Worse, this tax hike would immediately devalue the investments of millions of American households, and would make investing in American firms, which already labor under the developed world’s second-highest corporate-tax rate, even less attractive. It would do so precisely at the time when we should be encouraging investment, which is the only real source of reliable long-term job growth. Meanwhile, tax breaks for those who invest in government — in the form of tax-free municipal bonds, a favorite of risk-averse millionaires — remain unchallenged by Democrats.

While we believe that a tax increase is bad medicine for a country on the cusp of a double-dip recession and suffering from the weakest growth and worst job market in modern history, practically all parties — Republicans and Democrats, supply-side conservatives and their tormenters at the Brookings Institution — agree that a deep and fundamental reorganization of the U.S. tax code is highly desirable, and there are several excellent proposals for doing so. President Obama’s preference for simply jacking up tax rates on families earning $250,000 and more is crude and childish in comparison with the proposals of thoughtful Democrats, to say nothing of those offered by more sensible conservatives.
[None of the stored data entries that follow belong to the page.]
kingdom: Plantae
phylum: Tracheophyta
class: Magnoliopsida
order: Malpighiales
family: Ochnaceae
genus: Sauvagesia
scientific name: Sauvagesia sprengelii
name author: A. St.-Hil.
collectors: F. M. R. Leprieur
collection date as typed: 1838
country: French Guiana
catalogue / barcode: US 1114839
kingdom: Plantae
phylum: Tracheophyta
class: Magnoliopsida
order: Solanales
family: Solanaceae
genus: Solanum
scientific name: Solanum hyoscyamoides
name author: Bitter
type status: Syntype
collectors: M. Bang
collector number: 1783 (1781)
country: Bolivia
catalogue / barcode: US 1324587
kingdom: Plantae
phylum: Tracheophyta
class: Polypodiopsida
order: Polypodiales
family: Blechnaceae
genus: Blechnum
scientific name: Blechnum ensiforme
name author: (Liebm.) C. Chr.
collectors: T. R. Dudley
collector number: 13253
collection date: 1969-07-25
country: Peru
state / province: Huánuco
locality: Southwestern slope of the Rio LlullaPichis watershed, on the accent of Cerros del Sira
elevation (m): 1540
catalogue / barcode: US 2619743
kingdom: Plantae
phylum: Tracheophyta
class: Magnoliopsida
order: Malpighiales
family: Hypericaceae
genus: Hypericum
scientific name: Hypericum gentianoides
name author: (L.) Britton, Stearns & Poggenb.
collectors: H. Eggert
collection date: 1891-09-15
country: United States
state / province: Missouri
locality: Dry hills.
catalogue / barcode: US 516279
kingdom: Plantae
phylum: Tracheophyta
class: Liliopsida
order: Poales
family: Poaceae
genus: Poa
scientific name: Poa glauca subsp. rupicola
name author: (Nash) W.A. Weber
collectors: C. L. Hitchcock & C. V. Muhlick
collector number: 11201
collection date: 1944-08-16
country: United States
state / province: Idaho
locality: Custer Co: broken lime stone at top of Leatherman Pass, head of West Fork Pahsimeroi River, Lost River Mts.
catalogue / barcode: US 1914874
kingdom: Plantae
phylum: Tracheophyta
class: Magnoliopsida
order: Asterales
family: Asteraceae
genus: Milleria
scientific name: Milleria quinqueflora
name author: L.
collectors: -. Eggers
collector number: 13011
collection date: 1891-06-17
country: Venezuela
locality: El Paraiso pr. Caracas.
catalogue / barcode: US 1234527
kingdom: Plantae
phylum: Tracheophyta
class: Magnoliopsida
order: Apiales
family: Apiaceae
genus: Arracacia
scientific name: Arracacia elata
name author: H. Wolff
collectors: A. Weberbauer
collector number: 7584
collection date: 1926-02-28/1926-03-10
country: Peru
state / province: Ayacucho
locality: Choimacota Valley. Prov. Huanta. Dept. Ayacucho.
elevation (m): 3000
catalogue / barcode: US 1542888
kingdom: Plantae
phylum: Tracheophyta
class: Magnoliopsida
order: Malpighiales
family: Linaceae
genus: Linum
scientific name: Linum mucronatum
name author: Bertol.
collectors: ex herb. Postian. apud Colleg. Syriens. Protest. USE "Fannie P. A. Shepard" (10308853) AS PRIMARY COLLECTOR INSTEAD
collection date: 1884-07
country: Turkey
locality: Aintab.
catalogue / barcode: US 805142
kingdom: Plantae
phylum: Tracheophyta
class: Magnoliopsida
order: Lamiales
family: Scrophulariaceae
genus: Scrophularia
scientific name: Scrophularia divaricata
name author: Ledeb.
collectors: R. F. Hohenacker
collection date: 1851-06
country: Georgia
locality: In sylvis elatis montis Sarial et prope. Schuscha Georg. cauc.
Beyond his centerpiece tax hike, the president has packed his proposal with a mess of phony savings. Amusingly, the president has included “savings” from forgone Iraq and Afghanistan spending that was never going to happen in the first place — and then counted interest that was never going to be paid on the money that was never going to be borrowed for the spending that was never going to take place. Meanwhile, the main drivers of deficits going forward — Social Security, Medicare, and Medicaid — are almost entirely sheltered. That leaves us with a real tax increase to balance fictitious spending cuts.

It seems like ages ago that the charming young presidential candidate, suffering because of his association with the racist crackpot in whose church he worshiped for decades, responded with incredible chutzpah, delivering a sermon on racism to the American electorate. Now, after having forced through trillions upon trillions of dollars in new spending on failed stimulus programs, a gigantic new health-care entitlement, and ineffective tax-break measures for favored political constituencies, the president has the gall to denounce the “profligate spending in Washington.” Never mind that he’s been signing the bills. Even the hated “Bush tax cuts” — the tax rates that have been the law of the land for a decade, since Obama was an obscure state legislator — were extended by Obama’s own hand. It is not as though he didn’t have the authority to veto them if he thought them bad policy; it was only the courage he lacked. To that deficit add one of wisdom, or even elementary economic literacy, and an annual U.S. budget deficit continuing to top the $1 trillion mark for the foreseeable future — such is the lesson of Monday’s speech and the proposal proceeding from it. We did not have high hopes for Barack Obama as an economic thinker, but he continues to underperform our lowest expectations.